Pam was their mail-order link. At least, that was what she called herself, though on that front she did little more than pass data to a manager. More crucial to the operation, she was a lobbyist for PC Wool, the women's link to the powers-that-be. If there was a conflict of interest, given that she was a Perry herself, no one cared. PC Wool had shown a higher percentage of growth in the last year than any two other departments combined.
"End of January," she said. "That means we need samples painted and photographed by mid-month." She lit up. "Can we do another spa weekend before Christmas to write copy? I loved that last year."
They had driven an hour inland to Weymouth Farm. The spa there had a reciprocal arrangement whereby Perry & Cass would provide them with PC bath soaps and gels in exchange for free use of vacant rooms.
"I may have trouble with that," Kate hedged. "My Percy State four have finals then. They'll need extra care."
Sunny shook her head. "Dan has every weekend between now and Christmas planned."
Susan was silent. In another month, Lily would be showing. Word might be out. Pam might hate them for not telling her sooner. Worse, Abby herself might be pregnant, in which case Susan would feel
doubly
guilty.
But Pam looked so eager that Susan dredged up her only excuse. "Rick may be coming," she said apologetically. "He's waiting to see how his assignments pan out for December. Until he knows, I don't dare commit."
Pam was crestfallen. "What fun are you guys?" she pouted. "So I have to settle for Saturdays here? What are we doing this week?"
"Tagging skeins," Kate answered. "And looking at Susan's magic notebook to see the colors she's picked."
"Bring your WIP," Susan told Pam, referring to her work in progress, a cashmere sweater coat that only Pam had the time--or money--to tackle. "How's it coming?"
"The back's almost done. The yarn is exquisite. We need to add cashmere to our line."
"Too expensive," Sunny warned.
"But wouldn't you love to have it in the store?" Pam asked.
"For me? Yes. I just don't know how many people off the tour bus will buy cashmere."
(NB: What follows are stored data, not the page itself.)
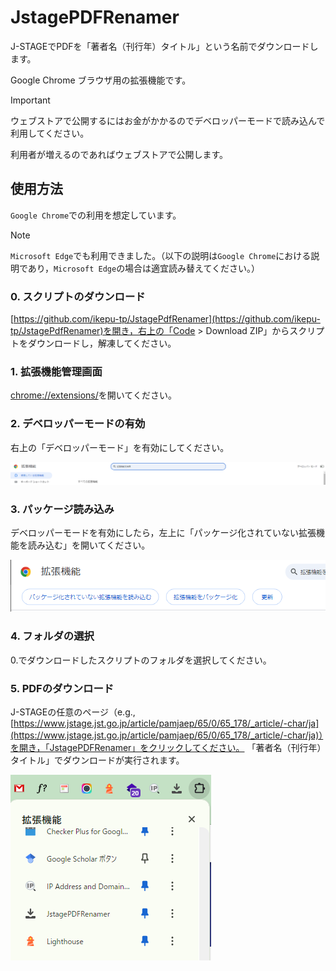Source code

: # JstagePDFRenamer

J-STAGEでPDFを「著者名（刊行年）タイトル」という名前でダウンロードします。

Google Chrome ブラウザ用の拡張機能です。

> [!IMPORTANT]
> ウェブストアで公開するにはお金がかかるのでデベロッパーモードで読み込んで利用してください。
> 
> 利用者が増えるのであればウェブストアで公開します。

## 使用方法

`Google Chrome`での利用を想定しています。

> [!NOTE]
> `Microsoft Edge`でも利用できました。（以下の説明は`Google Chrome`における説明であり，`Microsoft Edge`の場合は適宜読み替えてください。）

### 0. スクリプトのダウンロード

[https://github.com/ikepu-tp/JstagePdfRenamer](https://github.com/ikepu-tp/JstagePdfRenamer)を開き，右上の「Code > Download ZIP」からスクリプトをダウンロードし，解凍してください。

### 1. 拡張機能管理画面

[chrome://extensions/](chrome://extensions/)を開いてください。

### 2. デベロッパーモードの有効

右上の「デベロッパーモード」を有効にしてください。

![デベロッパーモードの有効](img/2_able_developer_mode.png)

### 3. パッケージ読み込み

デベロッパーモードを有効にしたら，左上に「パッケージ化されていない拡張機能を読み込む」を開いてください。

![パッケージ読み込み](img/3_read_package.png)

### 4. フォルダの選択

0.でダウンロードしたスクリプトのフォルダを選択してください。

### 5. PDFのダウンロード

J-STAGEの任意のページ（e.g., [https://www.jstage.jst.go.jp/article/pamjaep/65/0/65_178/_article/-char/ja](https://www.jstage.jst.go.jp/article/pamjaep/65/0/65_178/_article/-char/ja)）を開き，「JstagePDFRenamer」をクリックしてください。
「著者名（刊行年）タイトル」でダウンロードが実行されます。

![拡張機能のクリック](img/5_download_pdf.png)
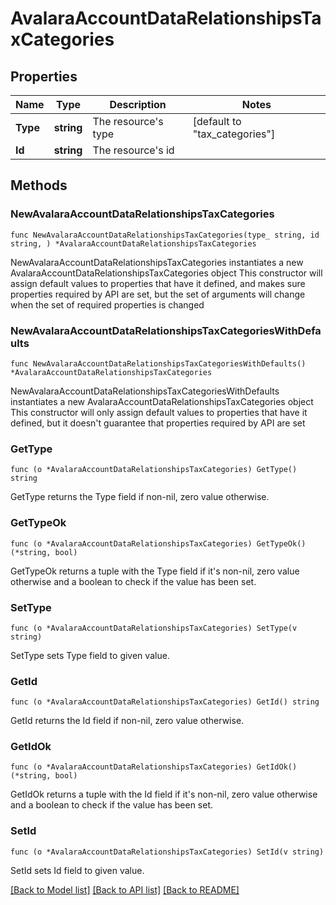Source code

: # AvalaraAccountDataRelationshipsTaxCategories

## Properties

Name | Type | Description | Notes
------------ | ------------- | ------------- | -------------
**Type** | **string** | The resource&#39;s type | [default to "tax_categories"]
**Id** | **string** | The resource&#39;s id | 

## Methods

### NewAvalaraAccountDataRelationshipsTaxCategories

`func NewAvalaraAccountDataRelationshipsTaxCategories(type_ string, id string, ) *AvalaraAccountDataRelationshipsTaxCategories`

NewAvalaraAccountDataRelationshipsTaxCategories instantiates a new AvalaraAccountDataRelationshipsTaxCategories object
This constructor will assign default values to properties that have it defined,
and makes sure properties required by API are set, but the set of arguments
will change when the set of required properties is changed

### NewAvalaraAccountDataRelationshipsTaxCategoriesWithDefaults

`func NewAvalaraAccountDataRelationshipsTaxCategoriesWithDefaults() *AvalaraAccountDataRelationshipsTaxCategories`

NewAvalaraAccountDataRelationshipsTaxCategoriesWithDefaults instantiates a new AvalaraAccountDataRelationshipsTaxCategories object
This constructor will only assign default values to properties that have it defined,
but it doesn't guarantee that properties required by API are set

### GetType

`func (o *AvalaraAccountDataRelationshipsTaxCategories) GetType() string`

GetType returns the Type field if non-nil, zero value otherwise.

### GetTypeOk

`func (o *AvalaraAccountDataRelationshipsTaxCategories) GetTypeOk() (*string, bool)`

GetTypeOk returns a tuple with the Type field if it's non-nil, zero value otherwise
and a boolean to check if the value has been set.

### SetType

`func (o *AvalaraAccountDataRelationshipsTaxCategories) SetType(v string)`

SetType sets Type field to given value.


### GetId

`func (o *AvalaraAccountDataRelationshipsTaxCategories) GetId() string`

GetId returns the Id field if non-nil, zero value otherwise.

### GetIdOk

`func (o *AvalaraAccountDataRelationshipsTaxCategories) GetIdOk() (*string, bool)`

GetIdOk returns a tuple with the Id field if it's non-nil, zero value otherwise
and a boolean to check if the value has been set.

### SetId

`func (o *AvalaraAccountDataRelationshipsTaxCategories) SetId(v string)`

SetId sets Id field to given value.



[[Back to Model list]](../README.md#documentation-for-models) [[Back to API list]](../README.md#documentation-for-api-endpoints) [[Back to README]](../README.md)


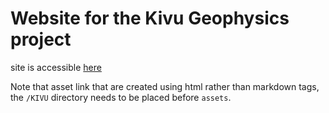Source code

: # Website for the Kivu Geophysics project

site is accessible [here](https://avnewman.github.io/KIVU)

Note that asset link that are created using html rather than markdown tags, the `/KIVU` directory needs to be placed before `assets`.
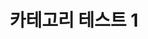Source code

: ---
layout: single
title: "카테고리 테스트 1"
toc: true
toc_sticky: true
toc_label: "On This Page"
categories:
    - Blog
    - c
    - cpp
    - csharp
    - python
---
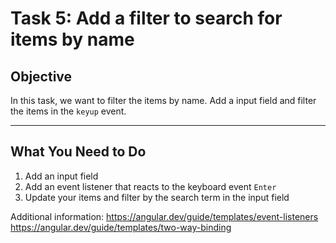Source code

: # Task 5: Add a filter to search for items by name

## Objective
In this task, we want to filter the items by name. Add a input field and filter the items in the `keyup` event.

---

## What You Need to Do

1. Add an input field
2. Add an event listener that reacts to the keyboard event `Enter`
3. Update your items and filter by the search term in the input field

Additional information:
https://angular.dev/guide/templates/event-listeners
https://angular.dev/guide/templates/two-way-binding
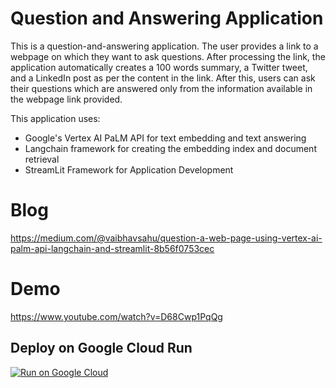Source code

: # Question and Answering Application

This is a question-and-answering application. The user provides a link to a webpage on which they want to ask questions. After processing the link, the application automatically creates a 100 words summary, a Twitter tweet, and a LinkedIn post as per the content in the link. After this, users can ask their questions which are answered only from the information available in the webpage link provided.

This application uses:
- Google's Vertex AI PaLM API for text embedding and text answering
- Langchain framework for creating the embedding index and document retrieval
- StreamLit Framework for Application Development

  
# Blog
https://medium.com/@vaibhavsahu/question-a-web-page-using-vertex-ai-palm-api-langchain-and-streamlit-8b56f0753cec


# Demo
https://www.youtube.com/watch?v=D68Cwp1PqQg

## Deploy on Google Cloud Run

[![Run on Google Cloud](https://deploy.cloud.run/button.svg)](https://deploy.cloud.run)
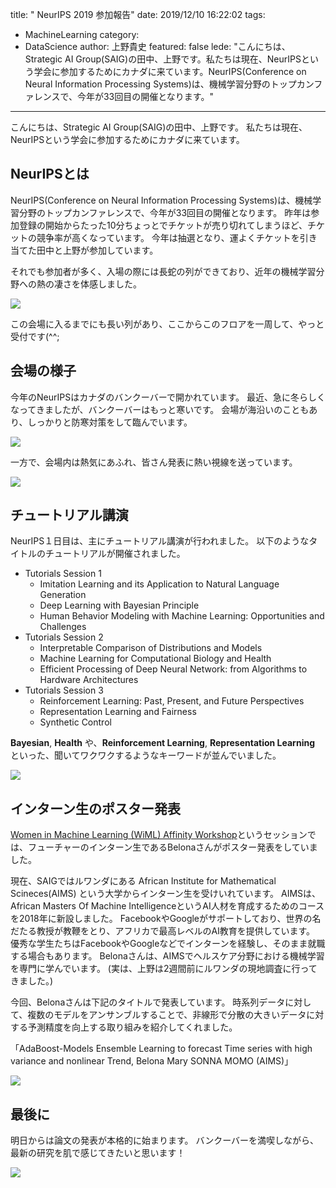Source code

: title: " NeurIPS 2019 参加報告"
date: 2019/12/10 16:22:02
tags:
  - MachineLearning
category:
  - DataScience
author: 上野貴史
featured: false
lede: "こんにちは、Strategic AI Group(SAIG)の田中、上野です。私たちは現在、NeurIPSという学会に参加するためにカナダに来ています。NeurIPS(Conference on Neural Information Processing Systems)は、機械学習分野のトップカンファレンスで、今年が33回目の開催となります。"
---

こんにちは、Strategic AI Group(SAIG)の田中、上野です。
私たちは現在、NeurIPSという学会に参加するためにカナダに来ています。

## NeurIPSとは

NeurIPS(Conference on Neural Information Processing Systems)は、機械学習分野のトップカンファレンスで、今年が33回目の開催となります。
昨年は参加登録の開始からたった10分ちょっとでチケットが売り切れてしまうほど、チケットの競争率が高くなっています。
今年は抽選となり、運よくチケットを引き当てた田中と上野が参加しています。

それでも参加者が多く、入場の際には長蛇の列ができており、近年の機械学習分野への熱の凄さを体感しました。

<img src="/images/20191210/registration.jpg">

この会場に入るまでにも長い列があり、ここからこのフロアを一周して、やっと受付です(^^;

## 会場の様子

今年のNeurIPSはカナダのバンクーバーで開かれています。
最近、急に冬らしくなってきましたが、バンクーバーはもっと寒いです。
会場が海沿いのこともあり、しっかりと防寒対策をして臨んでいます。

<img src="/images/20191210/outside.jpg">

一方で、会場内は熱気にあふれ、皆さん発表に熱い視線を送っています。

<img src="/images/20191210/inside.jpg">


## チュートリアル講演

NeurIPS１日目は、主にチュートリアル講演が行われました。
以下のようなタイトルのチュートリアルが開催されました。

- Tutorials Session 1
  - Imitation Learning and its Application to Natural Language Generation
  - Deep Learning with Bayesian Principle
  - Human Behavior Modeling with Machine Learning: Opportunities and Challenges
- Tutorials Session 2
  - Interpretable Comparison of Distributions and Models
  - Machine Learning for Computational Biology and Health
  - Efficient Processing of Deep Neural Network: from Algorithms to Hardware Architectures
- Tutorials Session 3
  - Reinforcement Learning: Past, Present, and Future Perspectives
  - Representation Learning and Fairness
  - Synthetic Control

**Bayesian**, **Health** や、**Reinforcement Learning**, **Representation Learning** といった、聞いてワクワクするようなキーワードが並んでいました。

<img src="/images/20191210/tutorial.jpg">


## インターン生のポスター発表

[Women in Machine Learning (WiML) Affinity Workshop](https://wimlworkshop.org/2019/program/)というセッションでは、フューチャーのインターン生であるBelonaさんがポスター発表をしていました。

現在、SAIGではルワンダにある African Institute for Mathematical Scineces(AIMS) という大学からインターン生を受けいれています。
AIMSは、African Masters Of Machine IntelligenceというAI人材を育成するためのコースを2018年に新設しました。
FacebookやGoogleがサポートしており、世界の名だたる教授が教鞭をとり、アフリカで最高レベルのAI教育を提供しています。
優秀な学生たちはFacebookやGoogleなどでインターンを経験し、そのまま就職する場合もあります。
Belonaさんは、AIMSでヘルスケア分野における機械学習を専門に学んでいます。
(実は、上野は2週間前にルワンダの現地調査に行ってきました。)

今回、Belonaさんは下記のタイトルで発表しています。
時系列データに対して、複数のモデルをアンサンブルすることで、非線形で分散の大きいデータに対する予測精度を向上する取り組みを紹介してくれました。


「AdaBoost-Models Ensemble Learning to forecast Time series with high variance and nonlinear Trend,
Belona Mary SONNA MOMO (AIMS)」

<img src="/images/20191210/WiML.jpg" class="img-middle-size">


## 最後に

明日からは論文の発表が本格的に始まります。
バンクーバーを満喫しながら、最新の研究を肌で感じてきたいと思います！

<img src="/images/20191210/mug.jpg" class="img-small-size">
"Maybe not tourists, but diehard yarnies? Online buyers? Bloggers have asked for it." She looked at the others. "A cashmere shrug or a lace-weight scarf would be perfect for spring. Can I research where to buy it undyed?"
"Sure."
"Definitely."
"Great," Pam said. "Let's talk more on Saturday. And on Sunday," she added, turning to Sunny. "What time did you want us?"
Brunch at eleven
, Susan thought. It was Dan's birthday.
"Actually, Dan changed his mind," Sunny said, looking pinched. "All he wants is a quiet breakfast. He's feeling old."
Dan was turning forty-three, not old by any standards.
It wasn't age, Susan realized.
He blames us, too
.
Sunny didn't make it to the barn on Saturday morning, and, given that she was their ear to the ground when it came to Perry & Cass customers, Susan was hesitant to discuss colors without her. Fortunately, Pam didn't stay long anyway, so they spent the time alternately affixing tags to skeins and admiring the sweater Pam was knitting. The minute she left, though, Susan said guiltily, "That was bad. We have to
tell
her."
"How
can
we?" Kate argued and ran through the arguments about loyalty to the girls.
"But if we can save Pam from facing this--"
"Abby'll do it anyway."
"Maybe not if Pam gets to her first. What if I made her swear not to tell the world?" Susan tried.
"And you trust she wouldn't?"
No. Susan did not. Pam wouldn't tell anyone intentionally, but she was so desperate to be relevant that it might just spill out. "The problem," Susan said, making her final argument, "is that she'll find out sooner or later, and when she does, she'll be hurt."